The Basketball Tournament Founder Talks Growth, ESPN TV Deal
The Basketball Tournament, a 64-team, single-elimination, winner-take-all tournament for $2M, concludes tonight at 9:00pm ET on ESPN at Wintrust Arena, and TBT Founder & CEO Jon Mugar spoke with THE DAILY about the event's future and other innovations in basketball. Below are excerpts from the Q&A with Mugar, some of which has been edited for brevity and clarity.
Q: You’ve received significant exposure on ESPN. How has that partnership helped TBT grow?
Mugar: We’re still in the original deal. We’re in our fifth year on TV with them and our sixth year overall. So, year one we put on the tournament without a partner and then they contacted us about streaming the championship on ESPN3. And then from there, starting in '15, we went to TV. And I think at that point we had maybe seven games on. This year we’ve had 24 games in a three-week period.
Q: What are your expectations for TV viewership and attendance tonight?
Mugar: For viewership, I’m really excited about the spot that we have because we’re coming on at a perfect time for our fanbase. We feel in the past four or five years that our fanbase demos pretty young, predominantly male, 18-35. We like to fall late in primetime. So, tonight is really ideal for us. At this point, we’re 120% over ticket sales from '18 (over attendance) and our ticket revenue is up over 350%. We’re going to be in the biggest venue we ever have been for the championship and we’re anticipating a great crowd -- possibly the biggest ever. It’s kind of a leap for us to do it, but we feel pretty good about the reception so far in Chicago.
Q: You’re in your 2nd year playing to a score at the end of the game and not the clock: what has the feedback been like?
Mugar: The feedback last year when we first did it was 50% positive, 50% absolutely hating it. This year, the feedback is 95% positive, 5% still resistant to it. I’m a basketball purist. I wouldn’t ever think about doing anything drastic to it unless I thought it was really well thought out. But it makes so much sense. And we’re seeing it now playing out this year again -- how much more exciting, intense and pure the play is at the end of the game. The game clock is really detrimental to that style of play.
Q: Why use a winner-take-all format?
Mugar: Obviously, to create maximum intensity, and to change the financial structure of how professional sports pays out its athletes. So, everyone’s collective incentive is on a team winning. The collective incentive isn’t on having a good game personally, having a lot of points personally, playing a lot of minutes personally. Winner-take-all eliminates all of that. And the style of basketball as a result of this format is extremely intense every possession. It’s extremely smart every possession. And so the hope there is that fans would really dial into that and see players having a lot of fun playing smart together.

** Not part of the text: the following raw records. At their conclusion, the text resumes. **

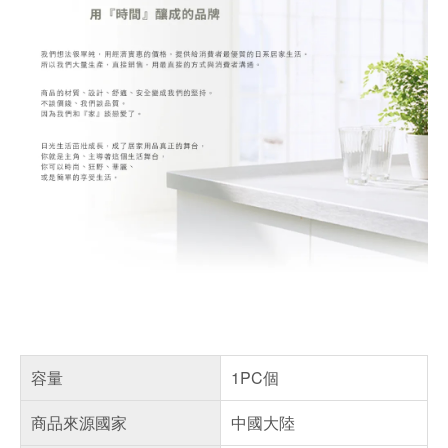
容量
1PC個
商品來源國家
中國大陸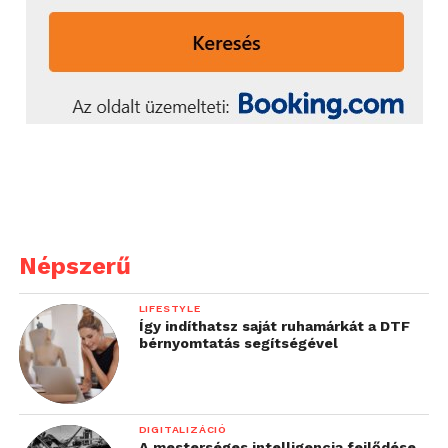
Népszerű
LIFESTYLE
Így indíthatsz saját ruhamárkát a DTF
bérnyomtatás segítségével
DIGITALIZÁCIÓ
A mesterséges intelligencia fejlődése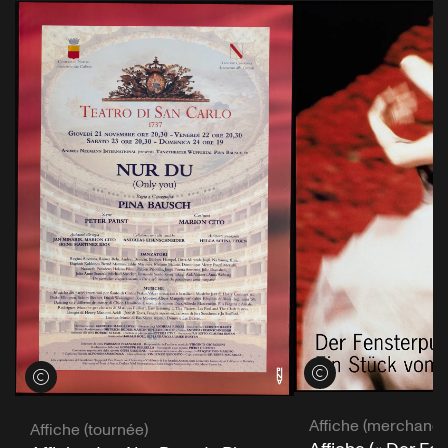
Voir les crédits
Voir les crédits
Affiche (merchandi
Affiche (tournée)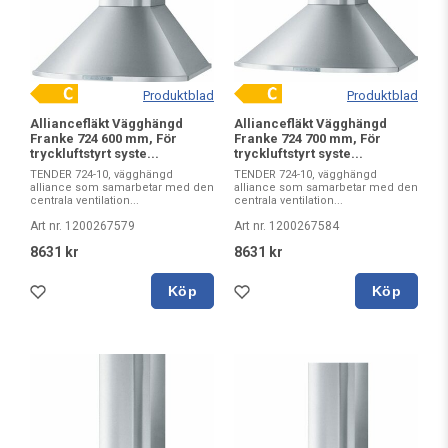
Produktblad
Produktblad
Alliancefläkt Vägghängd
Alliancefläkt Vägghängd
Franke 724 600 mm, För
Franke 724 700 mm, För
tryckluftstyrt syste...
tryckluftstyrt syste...
TENDER 724-10, vägghängd
TENDER 724-10, vägghängd
alliance som samarbetar med den
alliance som samarbetar med den
centrala ventilation...
centrala ventilation...
Art nr. 1200267579
Art nr. 1200267584
8631 kr
8631 kr
Köp
Köp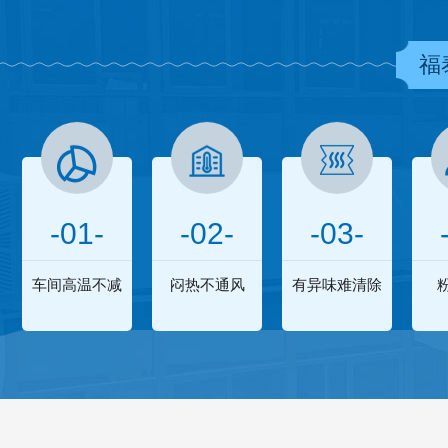
福
-01-
-02-
-03-
车间高温不减
闷热不通风
有异味难清除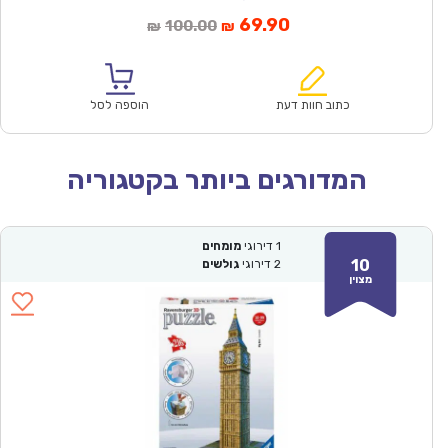
המחיר
המחיר
69.90
100.00
₪
₪
הנוכחי
המקורי
הוא:
היה:
₪100.00.
₪69.90.
כתוב חוות דעת
הוספה לסל
המדורגים ביותר בקטגוריה
1
דירוגי
מומחים
10
2
דירוגי
גולשים
מצוין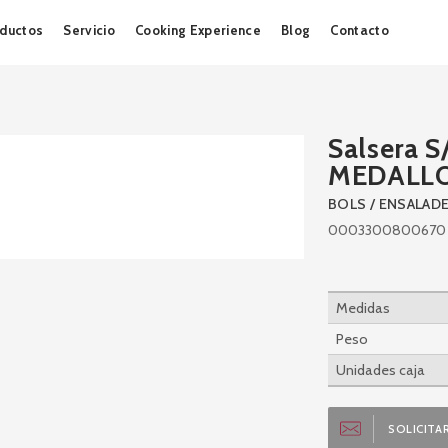
Skip
ductos
Servicio
Cooking Experience
Blog
Contacto
to
content
Salsera 
MEDALL
BOLS / ENSALAD
0003300800670
Medidas
Peso
Unidades caja
SOLICITAR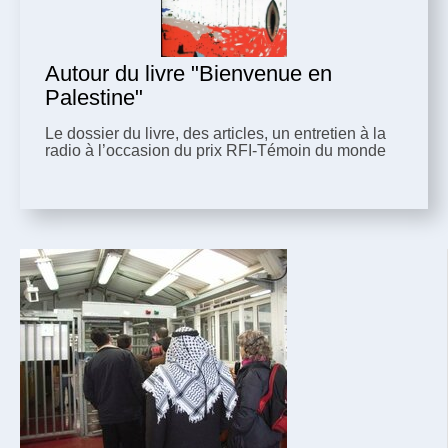
Autour du livre "Bienvenue en
Palestine"
Le dossier du livre, des articles, un entretien à la
radio à l’occasion du prix RFI-Témoin du monde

Q: What are your goals for TBT moving forward?
Mugar: Our ceiling is March Madness. I’m not saying we’ll get there in one year, or two years, or 10 years or 20 years, but I really kind of view this as a lifetime for me. I wanted to be able to keep respecting the sport, implementing things like the Elam Ending (playing to a score) if it calls for it, and having some impact on the game is fantastic for me. We’re experiencing ridiculous growth for going into year six. From five to six, we’re up 80% in sponsorships. I really think this could be the biggest tournament in the world, and I don’t plan on stopping or it to stop growing until we get there.